TEXT SEGMENT

===

Re: Compaction Strategy guidance

2014-11-24 Thread Nikolai Grigoriev
I was thinking about that option and I would be curious to find out how
does this change help you. I suspected that increasing sstable size won't
help too much because the compaction throughput (per task/thread) is still
the same. So, it will simply take 4x longer to finish a compaction task. It
is possible that because of that the CPU will be under-used for even
longer.

My data model, unfortunately, requires this amount of data. And I suspect
that regardless of how it is organized I won't be able to optimize it - I
do need these rows to be in one row so I can read them quickly.

One of the obvious recommendations I have received was to run more than one
instance of C* per host. Makes sense - it will reduce the amount of data
per node and will make better use of the resources. I would go for it
myself, but it may be a challenge for the people in operations. Without a
VM this would be more tricky for them to operate such a thing and I do not
want any VMs there.

Another option is to probably simply shard my data between several
identical tables in the same keyspace. I could also think about different
keyspaces but I prefer not to spread the data for the same logical "tenant"
across multiple keyspaces. Use my primary key's hash and then simply do
something like mod 4 and add this to the table name :) This would
effectively reduce the number of sstables and amount of data per table
(CF). I kind of like this idea more - yes, a bit more challenge at coding
level but obvious benefits without extra operational complexity.


On Mon, Nov 24, 2014 at 9:32 AM, Andrei Ivanov  wrote:

> Nikolai,
>
> This is more or less what I'm seeing on my cluster then. Trying to
> switch to bigger sstables right now (1Gb)
>
> On Mon, Nov 24, 2014 at 5:18 PM, Nikolai Grigoriev 
> wrote:
> > Andrei,
> >
> > Oh, Monday mornings...Tb :)
> >
> > On Mon, Nov 24, 2014 at 9:12 AM, Andrei Ivanov 
> wrote:
> >>
> >> Nikolai,
> >>
> >> Are you sure about 1.26Gb? Like it doesn't look right - 5195 tables
> >> with 256Mb table size...
> >>
> >> Andrei
> >>
> >> On Mon, Nov 24, 2014 at 5:09 PM, Nikolai Grigoriev <
> ngrigor...@gmail.com>
> >> wrote:
> >> > Jean-Armel,
> >> >
> >> > I have only two large tables, the rest is super-small. In the test
> >> > cluster
> >> > of 15 nodes the largest table has about 110M rows. Its total size is
> >> > about
> >> > 1,26Gb per node (total disk space used per node for that CF). It's got
> >> > about
> >> > 5K sstables per node - the sstable size is 256Mb. cfstats on a
> "healthy"

===

TASKS TO PERFORM
A. Reproduce word for word the part of the compaction strategy thread between "across multiple keyspaces." and "extra operational complexity.", inclusive.
B. In the compaction strategy thread, how does the sharding idea decide which of the identical tables a row goes to?

DATASET EXCERPT
===

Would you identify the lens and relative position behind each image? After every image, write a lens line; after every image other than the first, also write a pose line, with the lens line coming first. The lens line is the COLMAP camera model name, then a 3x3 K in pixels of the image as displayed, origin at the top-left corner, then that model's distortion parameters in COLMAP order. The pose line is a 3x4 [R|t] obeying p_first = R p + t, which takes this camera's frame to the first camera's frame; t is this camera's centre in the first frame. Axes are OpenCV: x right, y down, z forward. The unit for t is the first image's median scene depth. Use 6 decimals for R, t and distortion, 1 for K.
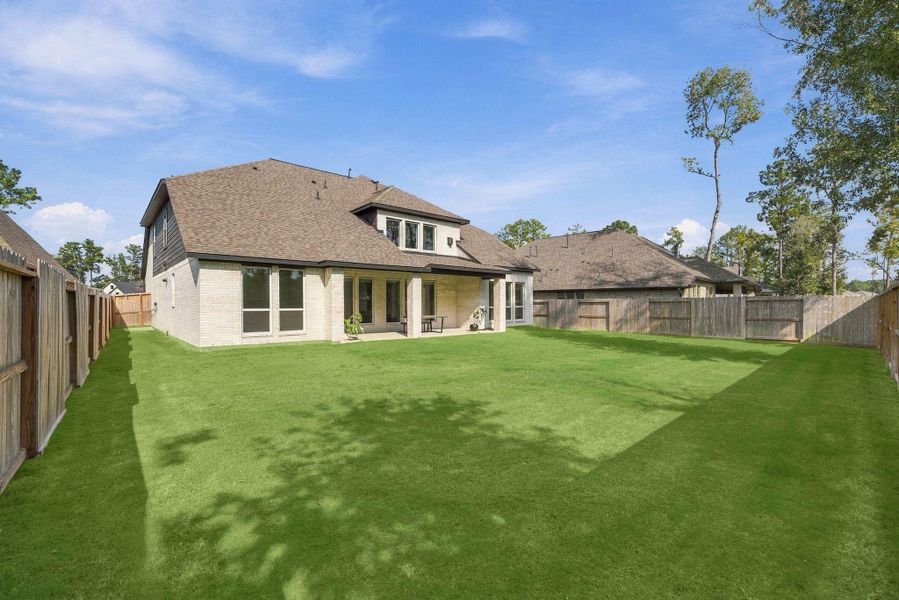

===

ANSWERS IN ORDER
A.
across multiple keyspaces. Use my primary key's hash and then simply do
something like mod 4 and add this to the table name :) This would
effectively reduce the number of sstables and amount of data per table
(CF). I kind of like this idea more - yes, a bit more challenge at coding
level but obvious benefits without extra operational complexity.

B. It takes the primary key's hash, applies something like mod 4, and adds the result to the table name.